I emphasized Leo's evidentiary citations since they do not conform to the generally accepted norm. Leo's logic goes something like this: Leo knows best because Leo knows best. The circularity of this argument is surpassed only by its arrogance.
There is, of course, little actual research backing up Leo's claims. This is fortunate for Leo since in the few instances where there is research, it proves Leo wrong. Let's take a look at one of those claims.
They have seen asthma reach epidemic proportions among students living in poverty, and they know that the lack of preventive and prophylactic medical care leads to more frequent attacks of a more severe nature, and more absences from school.
As luck would have it, we actually have legitimate research on the efficacy of an asthma intervention. Here are the results.
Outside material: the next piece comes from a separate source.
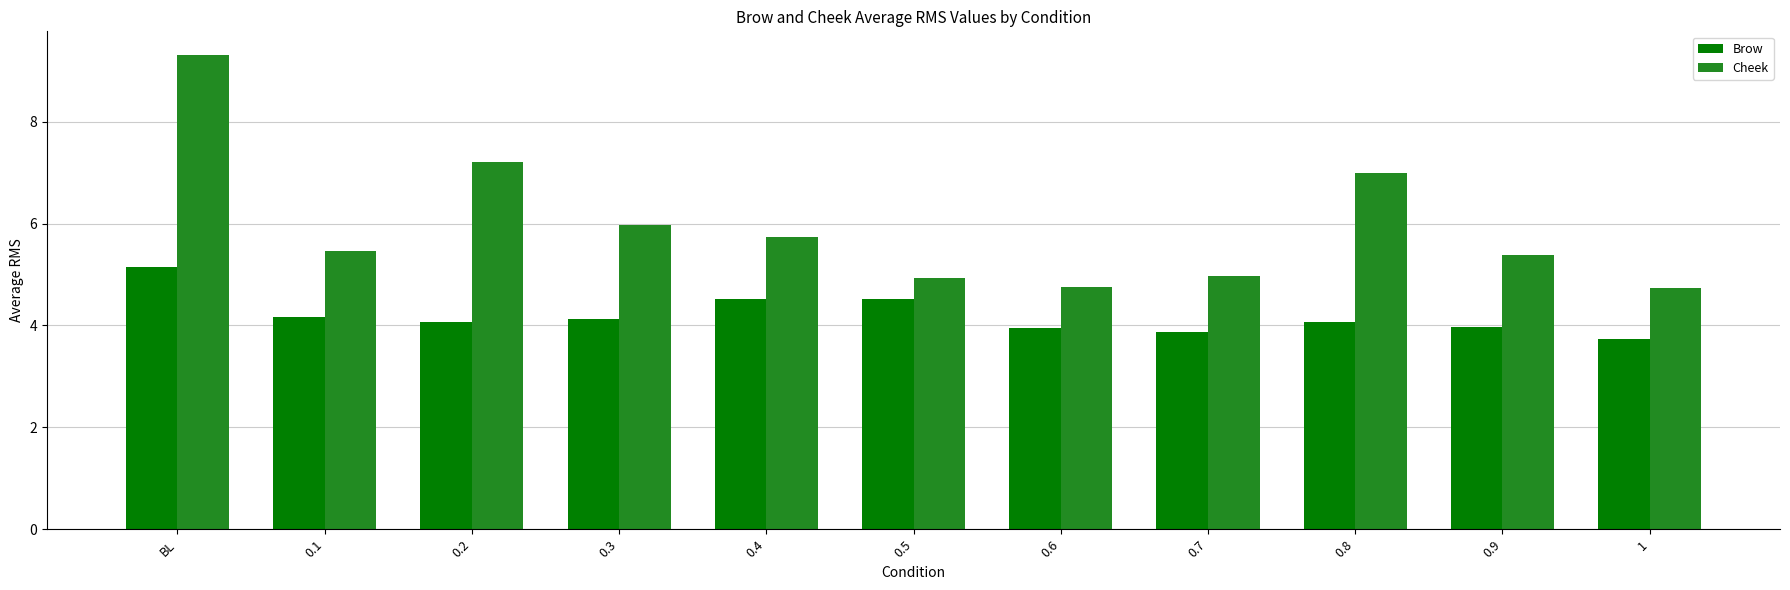

Between 0.4 and 0.7, which series saw the biggest shift?

Cheek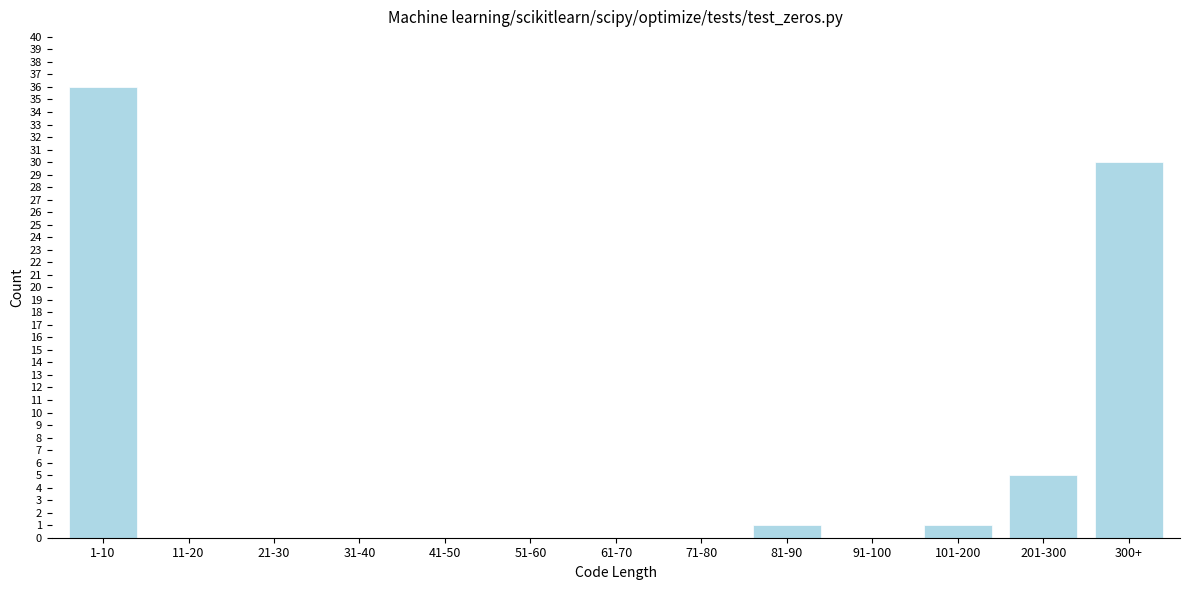

Reading left to right, what are all the values shown in this chart?

1-10=36	11-20=0	21-30=0	31-40=0	41-50=0	51-60=0	61-70=0	71-80=0	81-90=1	91-100=0	101-200=1	201-300=5	300+=30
- An asthma self-management program incorporating health education and parental involvement increased academic grades for low-income minority children but not standardized test scores. (Evans et al.)
- A subsequent study of the asthma self-management program was expanded to include health education for asthmatic children and their classmates, orientation for school principals and counselors, briefings for school custodians, school fairs including caretakers, and communication with clinicians demonstrated higher grades for science but not math or reading and fewer absences attributed to asthma as reported by parents but not fewer school-recorded absences. (Clark et al.)
Notice how the subjective measures (teachers' grades and parental reporting of grades) conflict with the objective measures (standardized test results and school-recorded absences).
Apparently, this isn't the sort of evidence that Leo is looking for. Leo isn't looking for any evidence:
Disingenuous calls for “evidence” that community schools work require a willful myopia on the effect on life in poverty on education — a blindness made possible by a complete unfamiliarity with the real world of the classroom.
If you ask Leo to provide support for his (expensive) opinions, you're being disingenuous. If you don't trust Leo that community schools work, you're being willfully myopic to poverty's effects on education. Of course, based on Leo's educational track record, if you're still foolish enough to be taking Leo at his word at this point, you'd have to be priapic.
I'll take disingenuous and myopic over priapic any day. I'm sufficiently hyperopic to know better than to take Leo at his word. Especially when that word calls for yet another bromide that gives more money and power to Leo.